O roteiro cheio de metáforas, peca um pouco ao entrega-las de forma muito direta ao espectador. Sem dar muita chance a interpretação e a dúvida. Já o grande mistério da história talvez tenha ficado previsível nas atitudes de um personagem. Ainda sim, não é nada que estrague a experiência deliciosa que esse filme proporciona e que em grande parte é mérito do diretor de fotografia Walter Carvalho, o qual com seus planos abertos vislumbrastes, capturou bem a região sul e construiu essa atmosfera triste e bucólica, fazendo o espectador se apaixonar a cada quadro dessa obra de arte. Inclusive um vagão do Trem de Vinho e a própria estação, ambos em Garibaldi (RS), foram restaurados para voltarem ao tempo em que a história acontece. As cenas ali são ainda mais belas pelas mãos de Walter. 
Já a direção competente de Selton Mello, atesta seu crescimento e maturidade por trás das câmeras. Ele, que também atua na fita como um gaúcho machão, certamente está no caminho certo para se tornar um grande diretor brasileiro contemporâneo, a julgar pelos três filmes que Selton dirigiu até agora. Já as músicas foram escolhidas a dedo e dão ainda mais vida e cor a cada quadro.

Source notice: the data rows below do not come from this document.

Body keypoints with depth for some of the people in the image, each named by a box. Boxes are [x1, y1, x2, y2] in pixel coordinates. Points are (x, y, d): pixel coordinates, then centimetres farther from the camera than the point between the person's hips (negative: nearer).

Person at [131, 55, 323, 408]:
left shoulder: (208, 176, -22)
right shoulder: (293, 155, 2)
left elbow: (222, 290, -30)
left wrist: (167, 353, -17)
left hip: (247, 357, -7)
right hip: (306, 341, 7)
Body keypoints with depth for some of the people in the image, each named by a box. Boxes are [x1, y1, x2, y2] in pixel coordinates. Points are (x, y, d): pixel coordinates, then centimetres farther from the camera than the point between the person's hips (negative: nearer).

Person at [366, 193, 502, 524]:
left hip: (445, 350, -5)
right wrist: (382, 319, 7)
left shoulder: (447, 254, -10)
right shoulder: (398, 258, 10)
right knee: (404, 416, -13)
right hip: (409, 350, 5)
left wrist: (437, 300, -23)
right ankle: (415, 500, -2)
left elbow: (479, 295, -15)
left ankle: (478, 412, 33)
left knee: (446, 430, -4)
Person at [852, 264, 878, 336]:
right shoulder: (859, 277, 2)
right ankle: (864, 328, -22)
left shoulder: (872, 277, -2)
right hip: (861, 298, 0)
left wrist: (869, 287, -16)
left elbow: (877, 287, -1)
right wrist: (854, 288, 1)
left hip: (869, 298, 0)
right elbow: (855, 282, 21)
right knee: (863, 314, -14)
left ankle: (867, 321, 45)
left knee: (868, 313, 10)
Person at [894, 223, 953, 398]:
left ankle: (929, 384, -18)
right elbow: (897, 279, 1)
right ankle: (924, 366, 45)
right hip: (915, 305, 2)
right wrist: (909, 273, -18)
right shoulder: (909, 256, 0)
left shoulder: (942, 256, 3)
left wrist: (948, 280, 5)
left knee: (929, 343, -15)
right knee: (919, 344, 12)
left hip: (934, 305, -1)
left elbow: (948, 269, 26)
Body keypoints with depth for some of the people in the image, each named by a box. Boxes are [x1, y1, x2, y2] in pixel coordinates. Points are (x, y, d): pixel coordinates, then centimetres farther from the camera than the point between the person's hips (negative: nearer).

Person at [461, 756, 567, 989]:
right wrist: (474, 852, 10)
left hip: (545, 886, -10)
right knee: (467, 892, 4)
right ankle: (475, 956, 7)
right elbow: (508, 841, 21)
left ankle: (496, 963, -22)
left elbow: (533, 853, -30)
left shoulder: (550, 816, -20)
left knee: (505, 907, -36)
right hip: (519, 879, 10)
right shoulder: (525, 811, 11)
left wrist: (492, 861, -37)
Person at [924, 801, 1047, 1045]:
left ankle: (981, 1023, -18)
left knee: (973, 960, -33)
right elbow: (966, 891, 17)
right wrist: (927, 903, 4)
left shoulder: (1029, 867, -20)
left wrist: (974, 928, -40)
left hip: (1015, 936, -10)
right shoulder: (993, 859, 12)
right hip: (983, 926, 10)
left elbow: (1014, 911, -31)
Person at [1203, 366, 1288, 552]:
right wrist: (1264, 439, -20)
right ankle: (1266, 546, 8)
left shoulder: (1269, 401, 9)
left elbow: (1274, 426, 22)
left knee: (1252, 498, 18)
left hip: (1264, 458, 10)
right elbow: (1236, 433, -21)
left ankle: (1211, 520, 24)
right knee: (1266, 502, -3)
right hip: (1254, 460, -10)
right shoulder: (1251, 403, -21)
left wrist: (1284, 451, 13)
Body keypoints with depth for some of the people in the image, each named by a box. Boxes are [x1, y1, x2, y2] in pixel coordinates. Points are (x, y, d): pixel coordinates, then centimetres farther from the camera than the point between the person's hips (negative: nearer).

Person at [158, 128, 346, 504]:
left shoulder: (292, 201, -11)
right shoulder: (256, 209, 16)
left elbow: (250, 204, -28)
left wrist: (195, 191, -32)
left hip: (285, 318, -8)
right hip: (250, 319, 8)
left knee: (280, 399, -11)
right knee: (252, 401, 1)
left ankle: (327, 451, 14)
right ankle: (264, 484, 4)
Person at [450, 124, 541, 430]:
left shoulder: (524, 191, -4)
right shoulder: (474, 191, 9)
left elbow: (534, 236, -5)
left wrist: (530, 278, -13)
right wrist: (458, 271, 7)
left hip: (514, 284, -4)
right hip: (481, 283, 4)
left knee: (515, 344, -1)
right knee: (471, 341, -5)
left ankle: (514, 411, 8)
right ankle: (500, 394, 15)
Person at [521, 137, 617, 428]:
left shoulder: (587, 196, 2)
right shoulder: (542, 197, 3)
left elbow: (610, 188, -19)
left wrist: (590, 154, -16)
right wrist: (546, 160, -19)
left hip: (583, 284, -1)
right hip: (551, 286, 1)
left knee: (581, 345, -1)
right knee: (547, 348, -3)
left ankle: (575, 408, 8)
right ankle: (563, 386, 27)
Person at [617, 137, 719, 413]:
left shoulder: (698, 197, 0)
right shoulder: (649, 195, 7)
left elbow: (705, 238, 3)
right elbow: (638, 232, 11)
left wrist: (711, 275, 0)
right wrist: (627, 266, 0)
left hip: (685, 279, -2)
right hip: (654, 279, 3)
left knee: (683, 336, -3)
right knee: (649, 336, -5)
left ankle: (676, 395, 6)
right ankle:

Em uma nostálgica cena do belo "De Onde Eu Te Vejo", o personagem de Juca de Oliveira relembra com gosto como tudo era mágico na saída de um cinema de rua. Isso é retratado aqui de forma tão inesquecível como nas saudosas falas de Juca. Após se maravilhar com o filme de John Wayne, Rio Vermelho, Tony deixa o cinema flutuando e, de acordo com a precisa descrição do outro filme, o personagem sai da sessão, mas tudo ainda parece ter trilha sonora. Foi exatamente como me senti após essa sessão, que por coincidência foi em um cinema de rua.

Sinopse e análise: Tom Carneiro.

IMDB: 7,5/ 10
Nota de Tom Carneiro: 8,5 / 10,0

Ficha técnica:
Nome original: O Filme da Minha Vida
Outros nomes: The Movie of My Life
Paía: Brasil
Ano:  2017
Dirigido por: Selton Mello
Roteiro: Selton Mello, Antonio Skármeta, Marcelo Vindicato
Elenco: Vincent Cassel, Selton Mello, Bia Arantes, entre outros.